Esper claims that he proposed firing Spencer to Trump and Trump okayed it. Maybe Trump resented that Spencer wanted *some* kind of Navy disciplinary process for Gallagher, even a sham process, instead of simply carrying out his orders to restore Gallagher’s status. And maybe Spencer’s letter to Trump was a reflection of that disagreement, with a little anti-Trump PR thrown in for his post-administration career. That is, although Spencer was okay with letting Gallagher keep his pin, he wasn’t okay with nuking the usual process in order to make it happen. That’s the order he couldn’t in good conscience obey. Although apparently Mark Esper sure could.

So by trying to please everyone, Spencer pleased no one. Trump was annoyed, it seems, that Spencer was lobbying him to let the Navy review go forward and Esper was annoyed that he was trying to game that review to let Gallagher keep his pin, as Trump insisted.

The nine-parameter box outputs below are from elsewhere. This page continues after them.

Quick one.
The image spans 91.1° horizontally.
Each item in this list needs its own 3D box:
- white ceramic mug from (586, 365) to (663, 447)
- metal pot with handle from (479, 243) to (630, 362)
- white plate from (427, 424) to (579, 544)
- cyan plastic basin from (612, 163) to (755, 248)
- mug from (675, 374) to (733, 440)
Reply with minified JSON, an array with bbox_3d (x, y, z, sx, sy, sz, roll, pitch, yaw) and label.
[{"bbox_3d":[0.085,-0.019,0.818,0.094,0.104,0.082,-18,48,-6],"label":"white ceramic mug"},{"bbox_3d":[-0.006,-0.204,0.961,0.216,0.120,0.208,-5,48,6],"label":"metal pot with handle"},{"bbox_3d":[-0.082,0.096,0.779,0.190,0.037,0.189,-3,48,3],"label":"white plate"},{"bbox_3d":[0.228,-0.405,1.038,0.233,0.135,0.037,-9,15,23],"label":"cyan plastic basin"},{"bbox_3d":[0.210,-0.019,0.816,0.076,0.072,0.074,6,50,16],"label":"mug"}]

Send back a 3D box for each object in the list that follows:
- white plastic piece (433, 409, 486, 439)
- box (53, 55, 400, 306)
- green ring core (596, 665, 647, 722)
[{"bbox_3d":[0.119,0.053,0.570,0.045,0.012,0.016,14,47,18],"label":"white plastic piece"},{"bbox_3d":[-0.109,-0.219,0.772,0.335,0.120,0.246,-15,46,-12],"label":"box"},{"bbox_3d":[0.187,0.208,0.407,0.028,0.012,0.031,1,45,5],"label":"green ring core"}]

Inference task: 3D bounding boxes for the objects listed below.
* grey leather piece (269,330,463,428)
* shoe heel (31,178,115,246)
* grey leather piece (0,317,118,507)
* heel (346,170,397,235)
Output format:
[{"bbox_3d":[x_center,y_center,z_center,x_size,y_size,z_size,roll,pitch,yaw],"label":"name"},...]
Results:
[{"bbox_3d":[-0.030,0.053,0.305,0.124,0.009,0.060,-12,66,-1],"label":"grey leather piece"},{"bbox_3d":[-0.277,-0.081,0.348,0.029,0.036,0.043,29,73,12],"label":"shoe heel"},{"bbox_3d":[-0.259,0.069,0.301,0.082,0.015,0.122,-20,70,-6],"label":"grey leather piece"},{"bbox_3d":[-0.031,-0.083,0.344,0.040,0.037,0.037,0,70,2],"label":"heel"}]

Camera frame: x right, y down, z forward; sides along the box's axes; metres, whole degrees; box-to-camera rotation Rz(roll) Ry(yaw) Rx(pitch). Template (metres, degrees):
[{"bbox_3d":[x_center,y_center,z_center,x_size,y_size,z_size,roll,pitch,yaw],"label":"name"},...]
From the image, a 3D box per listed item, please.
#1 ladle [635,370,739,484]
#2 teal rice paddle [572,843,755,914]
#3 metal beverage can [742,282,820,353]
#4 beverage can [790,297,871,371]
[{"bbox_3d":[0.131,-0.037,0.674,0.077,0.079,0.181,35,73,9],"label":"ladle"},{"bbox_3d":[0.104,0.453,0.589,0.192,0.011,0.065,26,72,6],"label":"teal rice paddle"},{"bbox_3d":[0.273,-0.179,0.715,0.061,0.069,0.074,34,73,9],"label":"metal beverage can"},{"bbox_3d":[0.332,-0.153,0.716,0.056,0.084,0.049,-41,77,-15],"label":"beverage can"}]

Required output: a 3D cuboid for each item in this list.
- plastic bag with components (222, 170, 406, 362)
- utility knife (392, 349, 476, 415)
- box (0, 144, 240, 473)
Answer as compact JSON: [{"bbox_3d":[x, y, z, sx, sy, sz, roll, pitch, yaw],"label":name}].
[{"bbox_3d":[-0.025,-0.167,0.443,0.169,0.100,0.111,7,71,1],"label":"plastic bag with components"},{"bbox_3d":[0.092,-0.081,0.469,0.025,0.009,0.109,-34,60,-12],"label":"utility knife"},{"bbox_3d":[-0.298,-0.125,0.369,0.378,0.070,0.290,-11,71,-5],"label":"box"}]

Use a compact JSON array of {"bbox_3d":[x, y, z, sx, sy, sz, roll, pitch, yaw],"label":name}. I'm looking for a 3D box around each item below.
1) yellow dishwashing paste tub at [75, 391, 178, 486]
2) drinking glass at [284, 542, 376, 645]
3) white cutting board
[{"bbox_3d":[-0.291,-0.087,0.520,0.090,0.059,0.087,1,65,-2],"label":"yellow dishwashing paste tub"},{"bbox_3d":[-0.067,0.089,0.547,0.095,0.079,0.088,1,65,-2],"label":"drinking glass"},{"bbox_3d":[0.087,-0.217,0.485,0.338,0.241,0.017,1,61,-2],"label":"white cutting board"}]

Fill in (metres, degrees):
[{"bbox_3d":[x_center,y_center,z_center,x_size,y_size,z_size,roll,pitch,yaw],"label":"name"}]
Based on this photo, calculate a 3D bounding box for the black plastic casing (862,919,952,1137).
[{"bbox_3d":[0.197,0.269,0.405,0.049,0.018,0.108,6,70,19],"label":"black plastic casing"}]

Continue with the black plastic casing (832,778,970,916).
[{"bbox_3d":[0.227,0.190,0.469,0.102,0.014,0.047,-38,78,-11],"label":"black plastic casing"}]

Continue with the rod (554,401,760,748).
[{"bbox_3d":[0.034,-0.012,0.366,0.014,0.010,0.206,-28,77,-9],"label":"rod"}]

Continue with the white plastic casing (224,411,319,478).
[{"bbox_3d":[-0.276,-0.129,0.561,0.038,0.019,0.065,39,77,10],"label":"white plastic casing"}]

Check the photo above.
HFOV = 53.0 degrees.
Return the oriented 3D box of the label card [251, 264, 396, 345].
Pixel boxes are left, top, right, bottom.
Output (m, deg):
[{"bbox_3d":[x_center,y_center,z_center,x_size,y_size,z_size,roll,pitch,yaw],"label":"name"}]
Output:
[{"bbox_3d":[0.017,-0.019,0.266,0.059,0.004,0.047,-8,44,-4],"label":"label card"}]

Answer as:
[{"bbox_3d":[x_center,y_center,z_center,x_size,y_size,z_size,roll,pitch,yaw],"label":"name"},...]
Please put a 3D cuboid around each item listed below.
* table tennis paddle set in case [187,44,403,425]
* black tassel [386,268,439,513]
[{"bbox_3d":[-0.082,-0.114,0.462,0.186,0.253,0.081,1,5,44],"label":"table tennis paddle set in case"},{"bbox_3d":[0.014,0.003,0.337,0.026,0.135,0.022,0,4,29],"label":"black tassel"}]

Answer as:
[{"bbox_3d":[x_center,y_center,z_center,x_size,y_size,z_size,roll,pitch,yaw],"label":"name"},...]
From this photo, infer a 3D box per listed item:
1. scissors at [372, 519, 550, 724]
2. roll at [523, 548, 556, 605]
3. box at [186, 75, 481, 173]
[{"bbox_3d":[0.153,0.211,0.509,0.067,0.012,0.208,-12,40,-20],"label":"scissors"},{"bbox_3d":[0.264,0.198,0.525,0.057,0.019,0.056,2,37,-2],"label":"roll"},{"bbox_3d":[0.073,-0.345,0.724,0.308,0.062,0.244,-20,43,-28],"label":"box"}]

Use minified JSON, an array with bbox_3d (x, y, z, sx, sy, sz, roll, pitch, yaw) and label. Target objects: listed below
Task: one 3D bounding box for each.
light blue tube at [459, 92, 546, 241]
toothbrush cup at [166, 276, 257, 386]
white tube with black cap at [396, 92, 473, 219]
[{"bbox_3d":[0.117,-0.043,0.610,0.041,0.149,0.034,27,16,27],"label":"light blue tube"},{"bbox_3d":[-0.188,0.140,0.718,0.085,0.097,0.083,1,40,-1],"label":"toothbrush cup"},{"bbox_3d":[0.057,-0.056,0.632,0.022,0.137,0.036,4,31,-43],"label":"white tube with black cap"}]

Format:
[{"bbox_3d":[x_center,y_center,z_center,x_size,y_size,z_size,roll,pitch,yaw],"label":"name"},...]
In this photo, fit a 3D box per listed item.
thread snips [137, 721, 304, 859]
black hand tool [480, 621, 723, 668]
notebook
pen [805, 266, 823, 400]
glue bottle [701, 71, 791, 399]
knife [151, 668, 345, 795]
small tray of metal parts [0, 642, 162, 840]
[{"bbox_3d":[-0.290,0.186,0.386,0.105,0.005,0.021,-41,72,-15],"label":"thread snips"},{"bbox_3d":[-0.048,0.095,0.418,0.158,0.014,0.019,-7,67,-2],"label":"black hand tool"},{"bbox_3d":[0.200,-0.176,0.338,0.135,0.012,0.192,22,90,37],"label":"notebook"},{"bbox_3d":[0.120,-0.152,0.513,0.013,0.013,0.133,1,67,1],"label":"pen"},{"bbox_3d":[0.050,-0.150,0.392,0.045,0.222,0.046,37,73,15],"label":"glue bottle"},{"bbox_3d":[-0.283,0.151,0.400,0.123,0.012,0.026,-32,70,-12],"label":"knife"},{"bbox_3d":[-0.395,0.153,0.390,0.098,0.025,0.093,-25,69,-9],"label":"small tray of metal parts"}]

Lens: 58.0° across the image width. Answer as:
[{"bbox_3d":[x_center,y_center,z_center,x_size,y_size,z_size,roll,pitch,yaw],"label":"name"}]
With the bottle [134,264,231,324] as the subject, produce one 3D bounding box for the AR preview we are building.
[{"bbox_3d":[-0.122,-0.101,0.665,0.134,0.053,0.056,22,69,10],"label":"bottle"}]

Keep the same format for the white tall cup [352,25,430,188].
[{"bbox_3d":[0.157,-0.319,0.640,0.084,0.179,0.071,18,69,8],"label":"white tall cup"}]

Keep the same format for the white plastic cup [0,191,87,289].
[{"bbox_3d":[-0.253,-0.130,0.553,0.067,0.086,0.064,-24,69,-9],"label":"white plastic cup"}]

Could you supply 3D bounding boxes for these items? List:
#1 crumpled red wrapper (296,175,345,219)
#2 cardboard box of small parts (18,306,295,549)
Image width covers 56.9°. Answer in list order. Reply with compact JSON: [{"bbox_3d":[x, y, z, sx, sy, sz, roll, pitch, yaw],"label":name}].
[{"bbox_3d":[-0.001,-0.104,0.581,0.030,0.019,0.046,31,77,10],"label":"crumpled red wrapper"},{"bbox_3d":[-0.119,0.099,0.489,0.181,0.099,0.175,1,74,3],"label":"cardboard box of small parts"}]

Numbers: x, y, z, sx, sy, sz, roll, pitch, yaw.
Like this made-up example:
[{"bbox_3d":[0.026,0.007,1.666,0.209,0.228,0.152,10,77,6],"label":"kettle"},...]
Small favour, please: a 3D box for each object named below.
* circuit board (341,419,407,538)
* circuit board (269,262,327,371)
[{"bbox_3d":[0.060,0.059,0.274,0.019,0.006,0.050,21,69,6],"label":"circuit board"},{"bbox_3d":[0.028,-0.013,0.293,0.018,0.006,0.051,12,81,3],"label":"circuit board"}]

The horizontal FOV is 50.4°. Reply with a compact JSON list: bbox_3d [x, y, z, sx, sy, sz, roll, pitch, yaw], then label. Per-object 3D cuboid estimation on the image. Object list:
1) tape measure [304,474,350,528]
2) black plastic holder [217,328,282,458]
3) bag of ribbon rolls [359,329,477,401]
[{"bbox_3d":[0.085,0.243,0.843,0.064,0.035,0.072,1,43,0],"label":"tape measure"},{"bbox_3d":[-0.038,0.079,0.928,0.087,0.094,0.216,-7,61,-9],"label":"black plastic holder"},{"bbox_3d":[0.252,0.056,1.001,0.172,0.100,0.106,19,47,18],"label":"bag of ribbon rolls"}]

I leave it to you to decide which is worse in undermining “good order and discipline,” Trump giving an order that blew up the Navy’s disciplinary procedures for a case like Gallagher’s or Spencer allegedly trying to rig the process to produce the right result. As for Esper, he’s been notably coy in declining to say whether he agrees with Trump’s handling of this matter. Maybe he too considered resigning in protest but decided that he could signal his displeasure for irregular procedures better by canning Spencer for the illicit bargain he offered to Trump than by quitting himself. Esper can’t control the president but he can at least signal down the chain that anyone else who tries to cut procedural corners in order to produce a result he believes Trump will like will find himself out on his ear.

I mean, if he’s going out of his way to let the media know that Trump directly ordered him to let Gallagher keep his pin, one can infer that he’s not a fan of the result. As noted above, it seems that he wanted the review to go forward as it normally would, without presidential interference or a predetermined outcome. Esper also reportedly lobbied Trump personally not to pardon Gallagher and two other soldiers who’d either been accused or already convicted of crimes. But you’re not going to get far as an expert pitting the facts against what Trump thinks he knows:

For over an hour, the senior defense officials described what they believe to be the facts of the case, said officials familiar with the meeting. They carried documents and graphics with them and pointed out that Golsteyn was accused of burying the man he had killed, digging up his remains and then moving them. Lorance had been convicted in the deaths of unarmed men, they added.

Senior defense officials, who learned about Trump’s plan shortly before Hegseth’s announcement, were convinced that Trump was being fed bad information. Two officials said one document that reached the Oval Office stated that the Afghans killed in Lorance’s case were “gunning” their motorcycle at the soldiers — a point often repeated by conservative pundits. Other soldiers testified at Lorance’s trial that the men killed were a couple hundred yards away and not on a motorcycle when the Americans opened fire.

During the meeting, Trump shared the points [Fox News host Pete] Hegseth was making [in private conversations], according to one current and one former administration official. The defense officials tried to correct what they saw as misinformation, the officials said.

Hegseth had been lobbying Trump to pardon the men. Forced to choose between his own defense and Army secretaries and a Fox News buddy, Trump made the only choice he could.

Exit question: Will anyone resign as a result of this? Obviously Esper won’t. Spencer technically didn’t, although his letter after being fired made his dismissal feel like a resignation. The NYT reported recently that the head of the SEALs, Rear Adm. Collin Green, is also unhappy with the idea of the president circumventing the Navy’s review process to give Gallagher a pass. Is he staying on or is he out?